# Requirements
Return each line of the data below that contains the word "county".

________

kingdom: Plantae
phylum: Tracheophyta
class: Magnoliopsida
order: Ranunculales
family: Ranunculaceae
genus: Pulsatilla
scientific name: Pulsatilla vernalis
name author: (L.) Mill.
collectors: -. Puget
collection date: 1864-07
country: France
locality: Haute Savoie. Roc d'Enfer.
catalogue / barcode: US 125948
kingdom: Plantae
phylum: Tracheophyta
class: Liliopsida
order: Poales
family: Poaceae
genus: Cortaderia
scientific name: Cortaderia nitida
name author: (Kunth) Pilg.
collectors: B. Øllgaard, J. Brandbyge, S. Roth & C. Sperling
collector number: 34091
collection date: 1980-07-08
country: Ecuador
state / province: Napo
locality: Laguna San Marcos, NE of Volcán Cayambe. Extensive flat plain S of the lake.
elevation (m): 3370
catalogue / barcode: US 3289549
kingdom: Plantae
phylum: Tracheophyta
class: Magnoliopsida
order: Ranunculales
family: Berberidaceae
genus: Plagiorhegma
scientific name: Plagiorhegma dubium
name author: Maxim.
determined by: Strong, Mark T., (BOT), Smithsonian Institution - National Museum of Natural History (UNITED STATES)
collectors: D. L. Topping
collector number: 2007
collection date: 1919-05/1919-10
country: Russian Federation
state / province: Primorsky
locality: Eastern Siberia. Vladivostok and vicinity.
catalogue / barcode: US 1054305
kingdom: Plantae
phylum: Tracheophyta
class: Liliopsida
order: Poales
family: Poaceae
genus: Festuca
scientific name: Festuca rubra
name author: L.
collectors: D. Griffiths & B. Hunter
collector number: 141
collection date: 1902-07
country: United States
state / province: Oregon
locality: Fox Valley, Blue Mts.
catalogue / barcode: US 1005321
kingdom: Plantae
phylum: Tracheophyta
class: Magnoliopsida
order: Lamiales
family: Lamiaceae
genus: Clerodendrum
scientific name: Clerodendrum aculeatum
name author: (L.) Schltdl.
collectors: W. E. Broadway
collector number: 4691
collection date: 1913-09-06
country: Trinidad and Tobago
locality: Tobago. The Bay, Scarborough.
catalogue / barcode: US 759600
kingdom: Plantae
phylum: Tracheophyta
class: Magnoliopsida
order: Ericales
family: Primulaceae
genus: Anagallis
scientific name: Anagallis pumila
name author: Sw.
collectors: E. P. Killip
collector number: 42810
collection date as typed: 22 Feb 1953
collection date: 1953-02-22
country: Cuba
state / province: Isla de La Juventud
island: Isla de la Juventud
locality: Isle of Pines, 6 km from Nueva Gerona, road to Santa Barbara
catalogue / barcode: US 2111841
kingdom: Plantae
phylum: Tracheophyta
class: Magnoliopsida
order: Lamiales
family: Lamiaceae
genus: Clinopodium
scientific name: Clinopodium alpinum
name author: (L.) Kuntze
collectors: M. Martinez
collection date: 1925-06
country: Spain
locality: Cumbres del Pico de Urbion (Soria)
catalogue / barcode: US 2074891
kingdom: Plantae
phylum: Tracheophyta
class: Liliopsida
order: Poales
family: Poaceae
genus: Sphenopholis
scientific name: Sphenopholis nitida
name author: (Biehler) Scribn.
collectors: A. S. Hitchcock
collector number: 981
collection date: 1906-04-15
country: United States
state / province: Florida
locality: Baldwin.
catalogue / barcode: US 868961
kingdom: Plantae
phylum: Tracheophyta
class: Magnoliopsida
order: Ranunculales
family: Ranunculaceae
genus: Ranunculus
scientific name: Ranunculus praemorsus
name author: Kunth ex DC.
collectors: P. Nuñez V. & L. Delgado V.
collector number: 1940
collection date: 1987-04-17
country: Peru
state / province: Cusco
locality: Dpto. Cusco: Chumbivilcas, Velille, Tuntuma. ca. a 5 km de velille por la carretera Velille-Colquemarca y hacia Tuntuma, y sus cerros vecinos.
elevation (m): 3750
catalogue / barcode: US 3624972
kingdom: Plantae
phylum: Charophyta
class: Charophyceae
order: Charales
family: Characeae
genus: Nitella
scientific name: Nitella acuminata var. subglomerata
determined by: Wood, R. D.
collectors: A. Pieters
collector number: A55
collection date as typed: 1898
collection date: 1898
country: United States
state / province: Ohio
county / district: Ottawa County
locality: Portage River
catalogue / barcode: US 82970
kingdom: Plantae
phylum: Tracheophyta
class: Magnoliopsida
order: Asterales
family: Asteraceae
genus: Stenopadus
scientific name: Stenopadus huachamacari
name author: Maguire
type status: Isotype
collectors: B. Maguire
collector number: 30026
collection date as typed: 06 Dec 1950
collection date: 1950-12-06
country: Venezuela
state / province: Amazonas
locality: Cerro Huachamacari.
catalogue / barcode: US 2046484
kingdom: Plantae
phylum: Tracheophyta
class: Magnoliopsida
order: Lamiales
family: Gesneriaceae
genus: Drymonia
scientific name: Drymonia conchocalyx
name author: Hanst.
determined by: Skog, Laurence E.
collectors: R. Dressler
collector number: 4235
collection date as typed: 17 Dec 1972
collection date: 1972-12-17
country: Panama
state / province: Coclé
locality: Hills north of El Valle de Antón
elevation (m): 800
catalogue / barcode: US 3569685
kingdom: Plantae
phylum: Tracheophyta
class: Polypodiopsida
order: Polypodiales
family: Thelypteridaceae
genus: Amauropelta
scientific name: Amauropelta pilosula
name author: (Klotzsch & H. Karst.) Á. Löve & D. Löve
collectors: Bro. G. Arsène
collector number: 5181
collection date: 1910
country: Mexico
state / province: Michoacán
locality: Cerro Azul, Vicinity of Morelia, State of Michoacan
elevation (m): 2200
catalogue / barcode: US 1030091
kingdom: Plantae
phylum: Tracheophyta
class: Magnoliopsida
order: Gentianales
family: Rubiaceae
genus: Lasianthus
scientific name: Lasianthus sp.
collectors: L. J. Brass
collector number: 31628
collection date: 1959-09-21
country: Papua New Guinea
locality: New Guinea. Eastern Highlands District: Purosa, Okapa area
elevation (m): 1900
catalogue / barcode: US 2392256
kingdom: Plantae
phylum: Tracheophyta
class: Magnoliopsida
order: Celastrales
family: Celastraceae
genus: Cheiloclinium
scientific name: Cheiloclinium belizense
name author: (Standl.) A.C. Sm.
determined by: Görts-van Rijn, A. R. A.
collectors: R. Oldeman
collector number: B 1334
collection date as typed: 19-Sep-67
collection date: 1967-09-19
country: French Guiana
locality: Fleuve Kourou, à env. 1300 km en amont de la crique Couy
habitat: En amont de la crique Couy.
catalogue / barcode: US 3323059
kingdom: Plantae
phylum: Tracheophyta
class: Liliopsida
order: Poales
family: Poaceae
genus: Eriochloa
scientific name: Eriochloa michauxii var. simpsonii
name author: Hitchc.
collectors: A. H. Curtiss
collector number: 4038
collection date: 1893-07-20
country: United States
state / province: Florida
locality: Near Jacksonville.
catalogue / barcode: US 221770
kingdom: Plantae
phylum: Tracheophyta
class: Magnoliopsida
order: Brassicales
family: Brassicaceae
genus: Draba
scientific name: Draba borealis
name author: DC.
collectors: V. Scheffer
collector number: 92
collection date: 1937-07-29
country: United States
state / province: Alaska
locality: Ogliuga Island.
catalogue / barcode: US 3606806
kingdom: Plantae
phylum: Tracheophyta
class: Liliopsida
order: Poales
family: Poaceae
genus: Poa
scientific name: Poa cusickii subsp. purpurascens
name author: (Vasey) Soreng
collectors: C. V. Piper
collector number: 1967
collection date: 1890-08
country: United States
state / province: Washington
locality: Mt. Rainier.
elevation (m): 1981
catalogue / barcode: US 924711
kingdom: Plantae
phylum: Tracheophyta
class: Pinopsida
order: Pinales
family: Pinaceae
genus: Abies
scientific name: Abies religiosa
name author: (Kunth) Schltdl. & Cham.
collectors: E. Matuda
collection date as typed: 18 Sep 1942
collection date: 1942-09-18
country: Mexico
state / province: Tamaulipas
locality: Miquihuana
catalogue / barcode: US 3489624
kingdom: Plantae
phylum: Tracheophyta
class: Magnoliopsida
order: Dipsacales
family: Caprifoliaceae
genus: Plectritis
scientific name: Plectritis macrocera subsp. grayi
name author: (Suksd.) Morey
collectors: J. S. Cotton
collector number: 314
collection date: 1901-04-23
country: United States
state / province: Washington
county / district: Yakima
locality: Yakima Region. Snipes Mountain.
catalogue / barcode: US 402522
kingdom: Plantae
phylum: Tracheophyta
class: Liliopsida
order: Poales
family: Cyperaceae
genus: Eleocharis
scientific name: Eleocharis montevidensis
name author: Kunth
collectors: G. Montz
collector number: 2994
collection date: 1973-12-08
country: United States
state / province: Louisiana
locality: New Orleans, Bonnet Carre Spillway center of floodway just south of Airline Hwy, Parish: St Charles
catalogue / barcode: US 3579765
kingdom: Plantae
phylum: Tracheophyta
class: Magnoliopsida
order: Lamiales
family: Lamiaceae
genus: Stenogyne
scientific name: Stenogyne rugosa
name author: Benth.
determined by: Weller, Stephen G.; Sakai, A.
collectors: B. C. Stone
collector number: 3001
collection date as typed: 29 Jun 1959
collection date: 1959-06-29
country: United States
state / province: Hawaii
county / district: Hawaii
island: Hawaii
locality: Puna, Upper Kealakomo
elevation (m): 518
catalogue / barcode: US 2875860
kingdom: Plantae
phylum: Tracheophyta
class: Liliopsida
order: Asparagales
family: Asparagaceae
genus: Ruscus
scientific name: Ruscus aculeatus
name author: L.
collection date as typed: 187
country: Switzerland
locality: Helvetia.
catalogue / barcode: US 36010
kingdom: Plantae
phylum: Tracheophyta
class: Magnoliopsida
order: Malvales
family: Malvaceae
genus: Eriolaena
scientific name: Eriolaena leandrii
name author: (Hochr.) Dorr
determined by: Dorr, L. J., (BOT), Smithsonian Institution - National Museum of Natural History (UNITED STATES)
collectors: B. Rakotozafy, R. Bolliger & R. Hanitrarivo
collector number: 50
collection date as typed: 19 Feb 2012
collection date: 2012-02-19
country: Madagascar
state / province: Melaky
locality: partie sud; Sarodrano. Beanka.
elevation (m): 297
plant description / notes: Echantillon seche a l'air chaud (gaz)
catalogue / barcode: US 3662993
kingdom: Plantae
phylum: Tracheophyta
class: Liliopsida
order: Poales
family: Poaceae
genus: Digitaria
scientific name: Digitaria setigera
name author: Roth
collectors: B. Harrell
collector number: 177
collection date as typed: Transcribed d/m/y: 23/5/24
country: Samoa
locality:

________

# Exercise response
county / district: Ottawa County
county / district: Yakima
county / district: Hawaii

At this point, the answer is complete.